A pilot program that would have given some poor parents in Memphis the money to transfer their children to private schools stalled in a Senate committee last week, even as it moved with support from Shelby  County Democrats in the House.

The bill would have taken Tennessee a step closer to expanding school choice, a growing issue of debate as the state increases its number of charter schools that take on students from struggling families or with poor grades.

“I think that any special interest group that wants to come forward and oppose this should be ashamed, should be ashamed that they’re not looking out for these children,” said Sen. Brian Kelsey, R-Germantown, who presented the bill before the Senate Education Committee.

“They should be ashamed that they’re putting their interests ahead of allowing these children to receive the opportunities that they deserve. They deserve a quality education, too, and they shouldn’t be punished because they live in a poor neighborhood,” he said.

The pilot program would target three failing schools in Memphis — an elementary, middle and a high school. Parents with an income up to two and one half times the federal free or reduced lunch benchmark could be given a scholarship to remove their child from the failing school to another institution.

“A parental choice scholarship program would put decision-making back in the hands of parents, allowing them to take control of their children’s education,” according to a policy brief from the Tennessee Center for Policy Research, a free-market think tank based in Nashville.

The bill, called the “Parental Choice Scholarship Act,” got hung up on a 3-3 vote Wednesday.

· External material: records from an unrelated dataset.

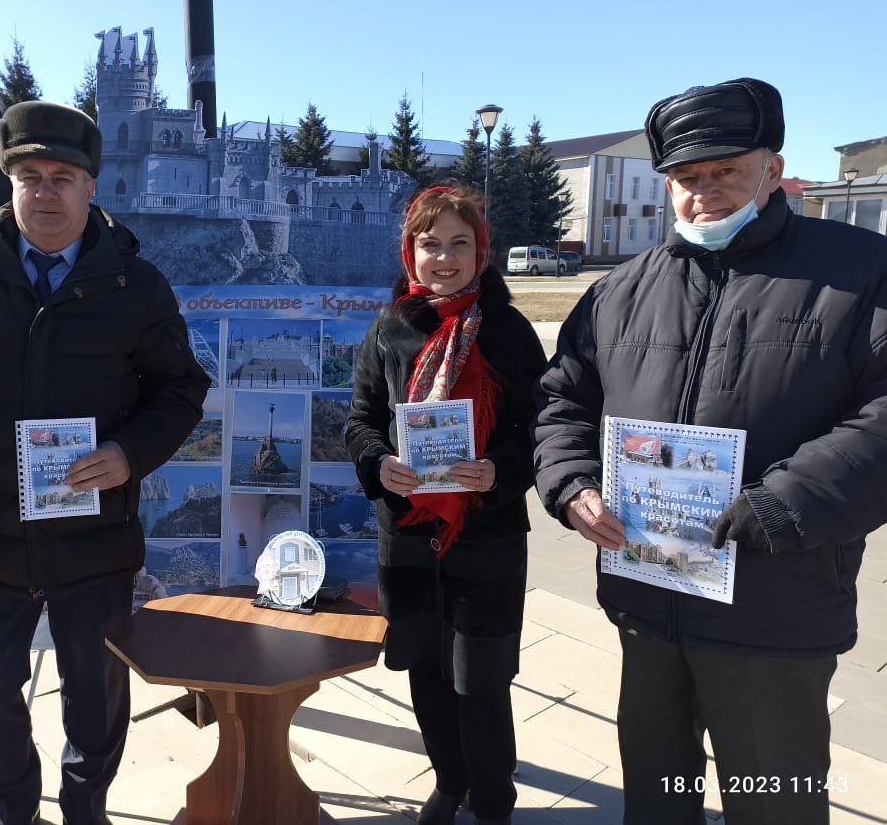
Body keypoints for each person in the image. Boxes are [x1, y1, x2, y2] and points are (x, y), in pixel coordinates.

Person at [533, 78, 887, 825]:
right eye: (687, 178)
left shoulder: (861, 272)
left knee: (774, 803)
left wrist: (783, 502)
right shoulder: (620, 290)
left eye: (725, 169)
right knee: (659, 799)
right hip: (648, 602)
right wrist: (572, 485)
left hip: (773, 605)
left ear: (772, 167)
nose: (705, 191)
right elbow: (563, 401)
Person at [0, 100, 210, 825]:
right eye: (28, 175)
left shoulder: (134, 286)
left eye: (61, 176)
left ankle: (86, 805)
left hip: (95, 532)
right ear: (9, 184)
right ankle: (12, 807)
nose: (44, 191)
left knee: (96, 686)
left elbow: (180, 389)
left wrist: (128, 453)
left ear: (90, 188)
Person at [345, 184, 547, 825]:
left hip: (484, 537)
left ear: (482, 252)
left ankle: (492, 798)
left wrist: (497, 471)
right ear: (410, 251)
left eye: (461, 244)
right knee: (426, 670)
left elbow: (542, 426)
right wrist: (380, 465)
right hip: (406, 533)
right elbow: (360, 420)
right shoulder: (391, 326)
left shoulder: (508, 331)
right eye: (431, 244)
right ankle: (448, 780)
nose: (445, 258)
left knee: (479, 679)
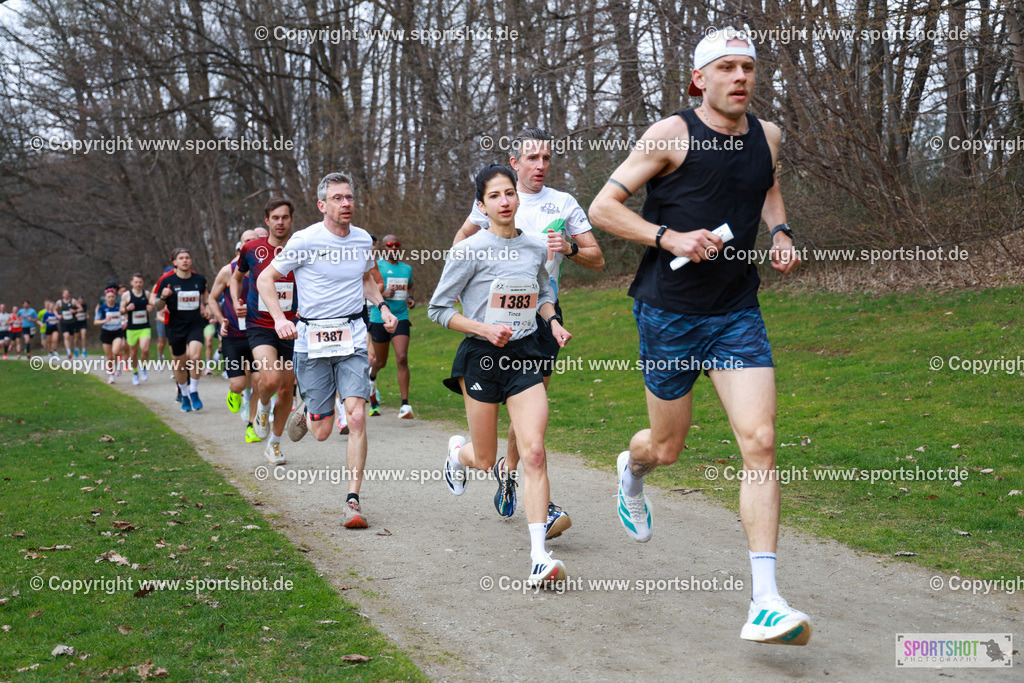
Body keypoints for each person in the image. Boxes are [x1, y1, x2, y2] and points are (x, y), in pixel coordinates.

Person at [587, 26, 809, 645]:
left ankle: (765, 599)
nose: (741, 77)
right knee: (665, 448)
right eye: (727, 67)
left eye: (748, 67)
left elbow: (765, 182)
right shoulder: (670, 135)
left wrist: (782, 230)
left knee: (761, 441)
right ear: (700, 79)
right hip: (669, 313)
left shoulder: (768, 136)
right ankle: (631, 474)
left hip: (737, 310)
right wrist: (669, 238)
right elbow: (601, 208)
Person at [454, 127, 604, 534]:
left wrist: (568, 248)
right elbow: (460, 245)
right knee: (519, 418)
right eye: (532, 159)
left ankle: (514, 471)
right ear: (515, 163)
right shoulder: (497, 197)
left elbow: (596, 258)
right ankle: (509, 475)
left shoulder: (564, 202)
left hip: (542, 313)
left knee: (530, 415)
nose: (540, 166)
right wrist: (473, 302)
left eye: (547, 158)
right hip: (495, 321)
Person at [430, 164, 573, 588]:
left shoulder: (533, 248)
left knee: (533, 452)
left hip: (526, 353)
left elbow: (544, 292)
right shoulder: (468, 250)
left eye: (509, 193)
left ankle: (537, 556)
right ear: (482, 205)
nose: (505, 201)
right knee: (486, 457)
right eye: (494, 196)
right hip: (482, 357)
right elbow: (438, 310)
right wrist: (484, 328)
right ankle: (458, 454)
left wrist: (552, 321)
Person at [262, 172, 397, 528]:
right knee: (321, 432)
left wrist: (381, 307)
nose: (347, 203)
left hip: (351, 335)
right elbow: (265, 279)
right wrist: (278, 319)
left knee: (355, 417)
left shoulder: (363, 239)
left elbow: (366, 279)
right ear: (322, 205)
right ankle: (309, 410)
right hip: (311, 339)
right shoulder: (305, 240)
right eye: (338, 198)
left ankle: (352, 500)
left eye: (350, 197)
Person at [231, 198, 299, 465]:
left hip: (292, 327)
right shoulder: (251, 249)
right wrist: (238, 301)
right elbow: (237, 277)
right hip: (260, 325)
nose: (280, 222)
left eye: (285, 217)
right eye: (275, 218)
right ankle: (262, 408)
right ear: (267, 221)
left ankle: (274, 444)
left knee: (286, 389)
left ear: (291, 219)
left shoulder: (300, 247)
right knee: (269, 380)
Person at [207, 230, 263, 443]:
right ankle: (235, 392)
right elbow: (212, 299)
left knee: (259, 381)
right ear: (240, 248)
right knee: (239, 384)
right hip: (233, 336)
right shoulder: (227, 271)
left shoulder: (267, 271)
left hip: (259, 334)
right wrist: (221, 320)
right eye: (246, 241)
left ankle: (252, 426)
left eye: (254, 241)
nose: (251, 244)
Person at [154, 248, 209, 412]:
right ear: (175, 262)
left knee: (196, 357)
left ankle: (193, 391)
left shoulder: (199, 279)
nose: (185, 260)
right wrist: (164, 297)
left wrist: (207, 308)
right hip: (176, 328)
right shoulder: (167, 281)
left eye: (187, 258)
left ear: (191, 261)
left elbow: (205, 299)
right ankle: (184, 395)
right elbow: (158, 307)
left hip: (195, 325)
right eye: (181, 258)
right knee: (179, 365)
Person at [367, 234, 415, 419]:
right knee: (380, 362)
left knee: (402, 358)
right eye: (390, 245)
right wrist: (383, 292)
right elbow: (368, 289)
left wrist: (410, 297)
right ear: (383, 249)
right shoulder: (376, 266)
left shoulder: (406, 269)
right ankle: (371, 379)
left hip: (400, 317)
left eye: (397, 245)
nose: (394, 248)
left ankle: (405, 405)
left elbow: (410, 286)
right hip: (380, 319)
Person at [121, 273, 153, 385]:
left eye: (140, 282)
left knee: (144, 349)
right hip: (132, 329)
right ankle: (135, 373)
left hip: (144, 327)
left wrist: (150, 307)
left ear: (142, 283)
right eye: (136, 282)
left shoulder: (147, 294)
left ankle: (143, 367)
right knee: (133, 352)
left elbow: (151, 304)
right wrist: (127, 308)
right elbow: (121, 310)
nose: (138, 284)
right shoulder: (126, 295)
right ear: (132, 283)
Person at [94, 288, 126, 383]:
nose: (111, 298)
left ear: (115, 297)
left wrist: (125, 321)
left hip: (117, 332)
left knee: (115, 352)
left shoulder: (119, 306)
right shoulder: (102, 308)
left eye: (112, 296)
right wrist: (104, 320)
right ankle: (111, 375)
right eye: (109, 297)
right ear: (105, 298)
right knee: (110, 357)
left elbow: (125, 315)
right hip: (106, 333)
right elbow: (95, 322)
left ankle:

Committee members voted along strict party lines — Republicans for and Democrats against. The measure needed five total “yes” votes to pass, according to Senate Rules.

Three members of the committee opted out of the vote. Representatives abstaining included Memphis Democrat Reginald Tate along with Republicans Rusty Crowe, of Johnson City, and Bill Ketron, from Murfreesboro.

The measure would have pulled as much as $3.9 million from Memphis public schools via vouchers and allowed low-income parents to direct that money to charter, private or other public schools where they would prefer their children attend.

Opponents of the measure balked at that.

“This is about those $4 million that will be taken out of Memphis City schools,” said Sen. Andy Berke, D-Chattanooga. “Accordingly, I’ll be casting a vote no, and instead thinking that there are ways we can be moving education forward rather than backward.”

The whole concept behind this bill is taking public education dollars and sending them to private and parochial schools, according to the state teachers’ union, which is adamantly against the school-choice bill. The union argues it is unconstitutional because it would give money to Catholic or other private religious schools.

“Where choice comes in, there’s an old saying: ‘If you don’t want your child to swim in a public swimming pool, fine. But don’t expect the government to build a pool in your back yard,’” said Jerry Winters, director of government relations for the Tennessee Education Association.

The measure will stay in committee, however members do not expect to meet again this legislative session.

A partner bill circulating in the House of Representatives had better success. It was OK’d in the Government Operations Committee Wednesday on a 9-4 vote and now heads to the Education Committee.

“Whether this bill passes or not…there are a lot of issues about education that we’ve got to talk about,” said Rep. John DeBerry, D-Memphis, who is sponsoring the bill in the House. “And we’ve got to talk about the parents’ right to send their children to schools where they know they can be educated, rather than where a bunch of pencil pushers want to send them because their numbers aren’t working out very well.”

The purpose of the bill is to get children out of failing schools, and to give parents who can’t afford it the ability to send their children to better schools, said Rep. Susan Lynn, R-Mt. Juliet, who voted for the bill.

“It’s not dealing from the outside in, it is really dealing from the inside out — and giving them the opportunity that if their families want to get them out of the school, and have another opportunity for them, it is giving them that advantage,” she said.

Voting against the bill were Democrats Karen Camper of Memphis, Lois. DeBerry of Memphis, House Democratic party Leader Gary Odom of Nashville and Democratic Caucus Chairman Mike Turner of Old Hickory.

Memphis Democrats Mike Kernel, G.A. Hardaway and Barbara Cooper joined Republicans on the committee who voted in favor of it.